The anthem was deeply rooted in the Prayer Book's 'A Prayer for the Queen's Majesty' and the Psalter:

A few years ago, I noticed the similarity of this prayer to Miles Coverdale’s translation of Psalm 21 (used in the BCP), which is a prayer about King David and includes the phrases "everlasting felicity" and "the joy of thy countenance". Professor Micheline White, a Canadian scholar, discovered in 2015 that Queen Katherine Parr, Henry VIII’s last wife, was the author of this prayer, which was later included in the BCP.

'Elizabeth the Gracious' wonderfully exemplifies significant Anglican commitments that a New Elizabethan Anglicanism will cherish.  To begin with, it reflects the choral tradition which was protected by the Injunctions of the first Elizabeth:

because in divers collegiate and also some parish churches heretofore there have been livings appointed for the maintenance of men and children to use singing in the church, by means whereof the laudable science of music has been had in estimation, and preserved in knowledge; the queen's majesty neither meaning in any wise the decay of anything that might conveniently tend to the use and continuance of the said science ... or the comforting of such that delight in music, it may be permitted, that in the beginning, or in the end of common prayers, either at morning or evening, there may be sung an hymn, or suchlike song to the praise of Almighty God, in the best sort of melody and music that may be conveniently devised.

This aspect of the Anglican patrimony, which - of course - finds particular expression in Choral Evensong, would be valued by a New Elizabethan Anglicanism, mindful of how the choral tradition continues to attract and enchant in a secular culture.

The anthem also rather beautifully indicates how prayer and thanksgiving for civic and communal life have traditionally been a characteristic of Anglicanism. John Hughes described the theological root of this as "Anglicanism as integral humanism", "a sense of all creation being in God and God being in all creation, through Christ". The anthem echoes how the state prayers at Mattins and Evensong, together with civic commemorations (Accession Day in the UK and dominions, Canada Day, Independence Day in the United States), point to the dignity of communal life and the polity. In the glorious words of Hooker:

All thinges are therefore pertakers of God, they are his ofspringe, his influence is in them, and the personall wisdome of God is for that verie cause said to excell in nimbleness and agilitie, to pearce into all intellectuall pure and subtile spirites, to goe through all, and to reach unto everie thinge which is (LEP V.56.5).

For a New Elizabethan Anglicanism, this understanding contrasts sharply with the sectarian visions promoted by various constituencies and streams of thought in contemporary Anglicanism, both on the ecclesial left and right, with their various claims to 'prophetic' stances. Against these, a new Elizabethan Anglicanism will encourage quiet, generous, thoughtful civic participation, promoting the peace and well-being of the earthly city, so that we "may pass our time in rest and quietness". 

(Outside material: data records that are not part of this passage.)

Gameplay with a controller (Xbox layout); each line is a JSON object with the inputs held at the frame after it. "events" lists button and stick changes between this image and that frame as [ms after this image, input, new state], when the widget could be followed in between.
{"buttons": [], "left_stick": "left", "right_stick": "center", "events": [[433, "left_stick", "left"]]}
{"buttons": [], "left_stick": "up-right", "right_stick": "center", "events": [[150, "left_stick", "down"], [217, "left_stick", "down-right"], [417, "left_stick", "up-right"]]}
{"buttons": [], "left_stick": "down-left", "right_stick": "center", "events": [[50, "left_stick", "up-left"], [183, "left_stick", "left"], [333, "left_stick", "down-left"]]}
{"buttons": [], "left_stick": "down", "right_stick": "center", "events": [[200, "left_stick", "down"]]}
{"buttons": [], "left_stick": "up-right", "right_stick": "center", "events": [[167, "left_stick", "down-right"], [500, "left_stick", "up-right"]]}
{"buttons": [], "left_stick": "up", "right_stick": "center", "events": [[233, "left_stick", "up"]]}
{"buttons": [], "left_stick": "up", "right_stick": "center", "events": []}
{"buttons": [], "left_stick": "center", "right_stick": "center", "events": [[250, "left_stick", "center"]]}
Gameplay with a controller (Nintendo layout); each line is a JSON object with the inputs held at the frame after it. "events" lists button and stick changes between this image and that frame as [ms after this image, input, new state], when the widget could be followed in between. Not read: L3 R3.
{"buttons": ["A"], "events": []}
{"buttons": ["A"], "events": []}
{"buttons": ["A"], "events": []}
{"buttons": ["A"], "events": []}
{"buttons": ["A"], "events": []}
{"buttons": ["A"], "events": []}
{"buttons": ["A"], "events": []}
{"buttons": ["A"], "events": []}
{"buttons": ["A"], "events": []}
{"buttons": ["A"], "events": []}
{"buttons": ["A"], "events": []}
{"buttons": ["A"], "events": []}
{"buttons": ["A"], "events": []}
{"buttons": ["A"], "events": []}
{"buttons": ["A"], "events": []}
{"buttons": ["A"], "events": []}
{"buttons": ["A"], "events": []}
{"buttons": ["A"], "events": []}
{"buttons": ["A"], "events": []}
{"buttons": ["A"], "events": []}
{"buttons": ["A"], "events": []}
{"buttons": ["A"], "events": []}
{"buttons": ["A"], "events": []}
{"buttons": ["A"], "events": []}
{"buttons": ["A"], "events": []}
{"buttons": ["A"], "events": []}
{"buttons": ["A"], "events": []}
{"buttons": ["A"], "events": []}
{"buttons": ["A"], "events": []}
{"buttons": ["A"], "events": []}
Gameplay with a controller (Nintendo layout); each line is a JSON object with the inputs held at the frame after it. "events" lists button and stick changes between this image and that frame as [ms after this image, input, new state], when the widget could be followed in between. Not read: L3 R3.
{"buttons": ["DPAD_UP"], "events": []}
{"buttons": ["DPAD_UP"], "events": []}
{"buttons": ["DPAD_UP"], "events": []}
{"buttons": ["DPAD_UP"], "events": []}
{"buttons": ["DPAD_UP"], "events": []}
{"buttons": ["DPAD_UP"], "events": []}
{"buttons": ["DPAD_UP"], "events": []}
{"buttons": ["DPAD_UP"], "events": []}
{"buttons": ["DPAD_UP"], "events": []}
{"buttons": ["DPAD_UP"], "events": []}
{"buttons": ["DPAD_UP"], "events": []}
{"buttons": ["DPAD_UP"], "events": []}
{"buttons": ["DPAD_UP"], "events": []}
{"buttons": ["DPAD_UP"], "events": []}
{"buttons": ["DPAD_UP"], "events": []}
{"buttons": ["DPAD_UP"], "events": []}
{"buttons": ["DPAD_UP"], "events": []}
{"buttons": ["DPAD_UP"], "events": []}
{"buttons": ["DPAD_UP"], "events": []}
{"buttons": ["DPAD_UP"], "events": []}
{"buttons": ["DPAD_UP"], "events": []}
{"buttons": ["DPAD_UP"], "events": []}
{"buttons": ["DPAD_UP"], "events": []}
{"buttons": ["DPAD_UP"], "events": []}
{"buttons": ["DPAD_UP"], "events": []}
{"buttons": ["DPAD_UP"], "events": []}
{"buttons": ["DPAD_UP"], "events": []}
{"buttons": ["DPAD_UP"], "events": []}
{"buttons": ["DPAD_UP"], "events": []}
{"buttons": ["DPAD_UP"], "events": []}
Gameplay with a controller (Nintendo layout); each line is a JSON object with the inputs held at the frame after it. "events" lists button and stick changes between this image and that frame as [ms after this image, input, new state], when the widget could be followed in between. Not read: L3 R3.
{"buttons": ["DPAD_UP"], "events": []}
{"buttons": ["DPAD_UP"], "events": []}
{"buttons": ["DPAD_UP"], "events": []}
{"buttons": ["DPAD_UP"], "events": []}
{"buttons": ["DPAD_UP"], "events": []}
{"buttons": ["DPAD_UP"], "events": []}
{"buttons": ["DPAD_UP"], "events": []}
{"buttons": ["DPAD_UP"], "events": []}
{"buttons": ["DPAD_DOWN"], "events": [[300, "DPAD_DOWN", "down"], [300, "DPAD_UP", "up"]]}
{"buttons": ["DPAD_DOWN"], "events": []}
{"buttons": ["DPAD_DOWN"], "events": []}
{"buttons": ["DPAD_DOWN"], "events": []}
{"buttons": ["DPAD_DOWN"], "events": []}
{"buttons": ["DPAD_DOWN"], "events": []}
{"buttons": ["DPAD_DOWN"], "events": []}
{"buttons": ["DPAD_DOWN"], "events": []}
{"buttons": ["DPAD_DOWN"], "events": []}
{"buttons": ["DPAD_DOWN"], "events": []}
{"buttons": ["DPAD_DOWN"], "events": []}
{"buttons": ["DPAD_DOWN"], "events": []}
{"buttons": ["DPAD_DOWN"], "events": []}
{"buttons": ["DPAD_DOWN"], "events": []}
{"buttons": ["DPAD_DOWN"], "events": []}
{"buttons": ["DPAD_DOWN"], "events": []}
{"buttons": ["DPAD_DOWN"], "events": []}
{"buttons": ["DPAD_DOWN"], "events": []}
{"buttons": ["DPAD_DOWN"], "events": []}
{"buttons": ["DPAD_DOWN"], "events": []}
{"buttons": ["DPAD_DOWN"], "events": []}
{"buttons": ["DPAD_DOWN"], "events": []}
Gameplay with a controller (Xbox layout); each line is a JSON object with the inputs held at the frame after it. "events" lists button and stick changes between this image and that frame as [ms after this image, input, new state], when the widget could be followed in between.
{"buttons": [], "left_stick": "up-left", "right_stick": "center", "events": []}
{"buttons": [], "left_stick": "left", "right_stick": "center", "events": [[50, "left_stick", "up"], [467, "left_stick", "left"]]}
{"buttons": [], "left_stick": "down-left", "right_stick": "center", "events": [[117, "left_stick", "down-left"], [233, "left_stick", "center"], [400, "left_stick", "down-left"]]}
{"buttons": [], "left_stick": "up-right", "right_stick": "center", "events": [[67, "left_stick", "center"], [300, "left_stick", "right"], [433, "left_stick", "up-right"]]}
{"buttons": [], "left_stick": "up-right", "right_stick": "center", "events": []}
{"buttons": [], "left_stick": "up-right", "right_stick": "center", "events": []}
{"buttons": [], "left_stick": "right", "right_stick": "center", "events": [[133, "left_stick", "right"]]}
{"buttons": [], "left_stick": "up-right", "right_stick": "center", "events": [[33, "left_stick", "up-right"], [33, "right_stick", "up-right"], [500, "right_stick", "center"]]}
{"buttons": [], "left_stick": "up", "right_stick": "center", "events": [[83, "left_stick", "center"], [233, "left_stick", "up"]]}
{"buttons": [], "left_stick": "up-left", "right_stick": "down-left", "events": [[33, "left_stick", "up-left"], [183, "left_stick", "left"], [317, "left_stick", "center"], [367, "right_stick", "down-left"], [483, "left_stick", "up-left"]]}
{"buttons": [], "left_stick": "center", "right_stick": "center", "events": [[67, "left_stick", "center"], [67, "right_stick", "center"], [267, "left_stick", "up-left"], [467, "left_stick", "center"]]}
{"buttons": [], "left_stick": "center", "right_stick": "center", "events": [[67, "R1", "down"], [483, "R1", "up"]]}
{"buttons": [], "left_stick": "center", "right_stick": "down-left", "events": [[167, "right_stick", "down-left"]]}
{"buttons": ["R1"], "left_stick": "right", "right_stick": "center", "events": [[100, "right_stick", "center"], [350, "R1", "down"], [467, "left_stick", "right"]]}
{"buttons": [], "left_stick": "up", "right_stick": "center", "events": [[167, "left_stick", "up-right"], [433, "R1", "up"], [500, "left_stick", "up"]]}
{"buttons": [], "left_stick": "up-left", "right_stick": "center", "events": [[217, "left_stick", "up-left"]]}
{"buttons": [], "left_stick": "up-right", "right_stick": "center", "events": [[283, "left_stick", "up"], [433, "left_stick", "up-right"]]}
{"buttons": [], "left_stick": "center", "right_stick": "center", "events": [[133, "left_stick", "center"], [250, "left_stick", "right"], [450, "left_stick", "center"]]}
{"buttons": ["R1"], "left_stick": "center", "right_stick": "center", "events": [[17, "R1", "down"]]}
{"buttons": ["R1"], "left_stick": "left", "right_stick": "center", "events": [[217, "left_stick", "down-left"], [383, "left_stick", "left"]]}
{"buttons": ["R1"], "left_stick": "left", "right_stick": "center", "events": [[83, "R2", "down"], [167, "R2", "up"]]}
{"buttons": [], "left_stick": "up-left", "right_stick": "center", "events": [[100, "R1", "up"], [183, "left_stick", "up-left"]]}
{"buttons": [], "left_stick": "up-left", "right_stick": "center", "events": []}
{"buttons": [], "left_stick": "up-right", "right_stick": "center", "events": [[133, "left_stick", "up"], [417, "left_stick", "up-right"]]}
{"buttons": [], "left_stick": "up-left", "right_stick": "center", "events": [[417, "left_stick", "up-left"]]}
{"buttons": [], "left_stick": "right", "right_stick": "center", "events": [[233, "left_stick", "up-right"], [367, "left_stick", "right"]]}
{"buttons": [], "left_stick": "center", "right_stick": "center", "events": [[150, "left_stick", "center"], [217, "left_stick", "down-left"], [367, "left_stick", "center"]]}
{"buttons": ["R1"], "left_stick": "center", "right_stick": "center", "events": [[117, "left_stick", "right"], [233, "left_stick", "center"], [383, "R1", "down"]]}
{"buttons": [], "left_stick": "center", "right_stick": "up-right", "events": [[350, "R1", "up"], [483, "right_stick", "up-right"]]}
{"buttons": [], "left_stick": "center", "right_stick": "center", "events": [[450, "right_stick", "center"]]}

In a touching and insightful tribute, Bishop Anthony Burton, the retired Anglican Bishop of Saskatchewan, described Her late Majesty as "our Gloriana". In the second Elizabeth, we saw the outlines and the possibilities for a New Elizabethan Anglicanism, drawing from and standing in continuity with the Settlement upheld by the first Elizabeth.  For those pondering what a New Elizabethan Anglicanism might look like, it could be a suggestive description, hinting that it is a time for an Anglicanism shaped by the first and the second Gloriana.